COVID-19 should not stop the conversation on HIV and AIDS

Stephen Ndegwa

text

A sand sculpture observing World AIDS Day is seen at the Bay of Bengal Sea's eastern coast beach at Puri, 65 km away from Bhubaneswar, capital city of India's Odisha state. /Getty

Editor's note: Stephen Ndegwa is a Nairobi-based communication expert, lecturer-scholar at the United States International University-Africa, author and international affairs columnist. The article reflects the author's opinions, and not necessarily the views of CGTN.

Today is World AIDS Day. While the day has been marked for about two decades now, this year the occasion takes a totally different meaning and renewed significance. The emergence of the devastating COVID-19 pandemic early this year is threatening to overshadow the damage caused by another virus, the human immunodeficiency virus (HIV).

According to the U.S. Department of Health and Human Services, HIV is a virus that attacks cells that help the body fight infection, making a person more vulnerable to other infections and diseases. The virus is spread through contact with certain bodily fluids of a person with HIV, usually through unprotected sex or sharing of injection needles, and even kissing.

According to the Joint United Nations Program on HIV and AIDS, UNAIDS, there were 690,000 AIDS-related deaths and 1.7 million new HIV infections in 2019 globally. Of the current 38 million people living with HIV in the world, 25.4 million people are now on treatment, leaving the remainder at a high risk of succumbing to AIDS.

Amid conspiracy theories that have circulated since HIV became a global epidemic, the mystery of the origins of the disease still persists. For instance, there are those who cheekily say the virus was an American invention for discouraging sex, thus the AIDS acronym.

Anyway, health experts are trying to see what lessons learned in the response to HIV and AIDS can be applied in fighting COVID-19. But to get there, it is important to look at the similarities and differences between the two pandemics.

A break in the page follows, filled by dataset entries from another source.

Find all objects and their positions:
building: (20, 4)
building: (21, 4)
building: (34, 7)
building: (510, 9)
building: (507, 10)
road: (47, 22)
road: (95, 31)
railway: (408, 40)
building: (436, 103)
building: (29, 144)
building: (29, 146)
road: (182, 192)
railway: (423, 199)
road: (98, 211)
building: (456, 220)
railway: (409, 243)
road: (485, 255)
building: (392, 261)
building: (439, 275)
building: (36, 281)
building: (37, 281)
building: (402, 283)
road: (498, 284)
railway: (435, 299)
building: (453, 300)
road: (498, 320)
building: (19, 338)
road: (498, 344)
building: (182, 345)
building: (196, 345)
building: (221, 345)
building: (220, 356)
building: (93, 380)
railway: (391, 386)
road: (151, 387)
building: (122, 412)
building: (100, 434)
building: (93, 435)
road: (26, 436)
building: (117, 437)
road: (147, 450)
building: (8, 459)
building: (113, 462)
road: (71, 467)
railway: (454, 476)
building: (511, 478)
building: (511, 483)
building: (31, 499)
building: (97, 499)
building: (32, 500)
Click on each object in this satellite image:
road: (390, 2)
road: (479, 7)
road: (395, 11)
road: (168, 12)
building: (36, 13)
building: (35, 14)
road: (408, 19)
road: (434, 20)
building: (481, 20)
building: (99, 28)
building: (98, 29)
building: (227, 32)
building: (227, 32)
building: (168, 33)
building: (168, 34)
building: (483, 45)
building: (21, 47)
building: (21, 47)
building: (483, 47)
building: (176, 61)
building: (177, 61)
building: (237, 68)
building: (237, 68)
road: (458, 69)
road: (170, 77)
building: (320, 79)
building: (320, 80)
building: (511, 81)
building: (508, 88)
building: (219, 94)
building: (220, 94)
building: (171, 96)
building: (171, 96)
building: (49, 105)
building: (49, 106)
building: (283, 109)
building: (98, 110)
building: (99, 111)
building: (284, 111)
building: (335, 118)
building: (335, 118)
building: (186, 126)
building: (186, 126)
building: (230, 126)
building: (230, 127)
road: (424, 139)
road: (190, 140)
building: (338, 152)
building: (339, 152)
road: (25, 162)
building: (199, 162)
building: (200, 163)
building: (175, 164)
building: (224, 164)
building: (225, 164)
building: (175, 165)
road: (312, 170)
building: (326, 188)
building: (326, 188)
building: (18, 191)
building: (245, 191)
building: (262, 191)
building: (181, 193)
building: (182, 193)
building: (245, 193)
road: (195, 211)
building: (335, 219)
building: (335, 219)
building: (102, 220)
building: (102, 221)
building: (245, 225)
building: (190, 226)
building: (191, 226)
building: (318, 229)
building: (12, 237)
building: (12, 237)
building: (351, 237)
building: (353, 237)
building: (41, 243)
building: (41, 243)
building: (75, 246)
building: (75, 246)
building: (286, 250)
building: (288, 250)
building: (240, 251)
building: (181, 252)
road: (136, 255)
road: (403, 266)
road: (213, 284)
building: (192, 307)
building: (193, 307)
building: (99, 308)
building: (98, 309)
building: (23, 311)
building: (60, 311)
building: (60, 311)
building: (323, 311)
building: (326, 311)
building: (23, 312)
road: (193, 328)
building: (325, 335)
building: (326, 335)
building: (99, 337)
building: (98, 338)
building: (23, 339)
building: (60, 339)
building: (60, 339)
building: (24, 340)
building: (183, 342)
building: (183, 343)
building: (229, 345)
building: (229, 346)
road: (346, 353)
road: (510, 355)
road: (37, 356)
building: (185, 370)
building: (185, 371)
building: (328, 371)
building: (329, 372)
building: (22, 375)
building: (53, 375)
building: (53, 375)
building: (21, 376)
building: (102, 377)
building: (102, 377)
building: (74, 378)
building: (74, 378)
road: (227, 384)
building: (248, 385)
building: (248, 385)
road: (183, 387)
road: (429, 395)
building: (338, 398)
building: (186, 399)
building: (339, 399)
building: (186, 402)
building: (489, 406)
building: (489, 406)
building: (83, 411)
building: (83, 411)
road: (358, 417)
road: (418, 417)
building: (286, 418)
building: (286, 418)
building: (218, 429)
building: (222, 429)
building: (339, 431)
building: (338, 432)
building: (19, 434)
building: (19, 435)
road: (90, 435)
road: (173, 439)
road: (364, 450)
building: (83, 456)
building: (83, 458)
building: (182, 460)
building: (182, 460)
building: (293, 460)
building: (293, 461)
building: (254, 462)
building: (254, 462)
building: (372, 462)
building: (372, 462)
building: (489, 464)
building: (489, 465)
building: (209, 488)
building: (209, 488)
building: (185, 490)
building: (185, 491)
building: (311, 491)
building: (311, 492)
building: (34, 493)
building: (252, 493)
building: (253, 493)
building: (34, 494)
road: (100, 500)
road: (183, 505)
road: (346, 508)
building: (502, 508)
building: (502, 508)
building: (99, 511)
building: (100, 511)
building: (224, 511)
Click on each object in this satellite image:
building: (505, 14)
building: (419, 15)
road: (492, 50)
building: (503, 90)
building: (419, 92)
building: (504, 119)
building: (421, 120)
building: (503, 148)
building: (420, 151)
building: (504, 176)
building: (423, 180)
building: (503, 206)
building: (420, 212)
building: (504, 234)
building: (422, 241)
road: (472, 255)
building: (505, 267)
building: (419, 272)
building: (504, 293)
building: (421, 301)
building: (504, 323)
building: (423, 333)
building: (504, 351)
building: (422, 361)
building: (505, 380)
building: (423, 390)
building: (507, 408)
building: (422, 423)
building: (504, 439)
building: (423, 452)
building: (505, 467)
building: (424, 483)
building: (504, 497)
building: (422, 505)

There is a lot of stigma facing those who get infected by both maladies. At the height of the HIV epidemic a decade ago, those infected were seen as social outcasts, especially because of the association of the disease with sexual indulgence. Often people even shunned their close family members diagnosed with HIV for fear of infection through sharing of food, utensils and sanitary facilities, scarring them emotionally for life. In fact, 21 percent of the 38 million people living with HIV do not know their status.

COVID-19 sufferers are increasingly suffering the same fate, with some members of the community also shunning them for fear of contamination. In countries like Kenya, health authorities have raised the red flag warning that stigma is hampering the war against the pandemic as patients fear seeking treatment. Moreover, and just like in the case of the HIV contagion, few people are willing to go for testing and diagnosis for fear of being rejected.

A woman from Maiti Nepal, a rehabilitation and orphanage home for HIV-affected children, women, and victims of trafficking, lights candles forming a red ribbon (recognized symbol for AIDS awareness) as she prays for those who lost their lives due to HIV/AIDS, on the eve of World AIDS Day, November 30, 2020. /Getty

Incidentally, the fatality rate for both diseases is higher among men, a fact that has been blamed on men's predisposition to risk taking and their reluctance to seek medical attention when necessary.

But unlike HIV, which killed millions of patients before effective care and treatment therapies were discovered, COVID-19 has been tackled with utmost urgency. Even more dumbfounding is the speed at which vaccines are being developed, a process that usually takes years. Suffice it to say that there is still no vaccine for HIV.

There is also a perception that unlike HIV which ravaged the developing world more, COVID-19 is a disease mainly ravaging the developed world. Well, a profile of the regions where both diseases have a high prevalence and death rate seems to support this contention.

Data from the Johns Hopkins Coronavirus Resource Center on November 30 showed that the U.S. had 63,029,075 COVID-19 confirmed cases and 267,306 deaths. This is way above Africa, which according to current data by the Africa Centers for Disease Control has 2,163,284 COVID-19 cases and 51,708 deaths. The number of people living with HIV in 2017 in sub-Saharan Africa was 25.7 million compared with 2.2 million in the U.S. and European Union.

The means of prevention for each pandemic is different. For HIV, one simply has to ensure they do not engage in unprotected sex or get into direct contact with virus-carrying body fluids through broken skin or orifices with mucous membranes. For COVID-19, one may not be too careful all time as the virus is both airborne and can also be picked from contaminated surfaces.

With COVID-19, it is easy to forget that HIV still continues to wreak havoc in many countries around the world. According to modeling conducted by UNAIDS and the World Health Organization (WHO), the six-month disruption to the medical supply chain caused by COVID-19 could result in an additional 500,000 AIDS-related deaths in sub-Saharan Africa alone by the end of 2021.

While remarkable progress has been made toward eradicating HIV, a lot more still needs to be done. It is now time for the whole world to come together and focus on this task by producing a vaccine to stop new infections, and a cure for those who are living with the disease. The effort being put into stopping COVID-19 shows that it is possible.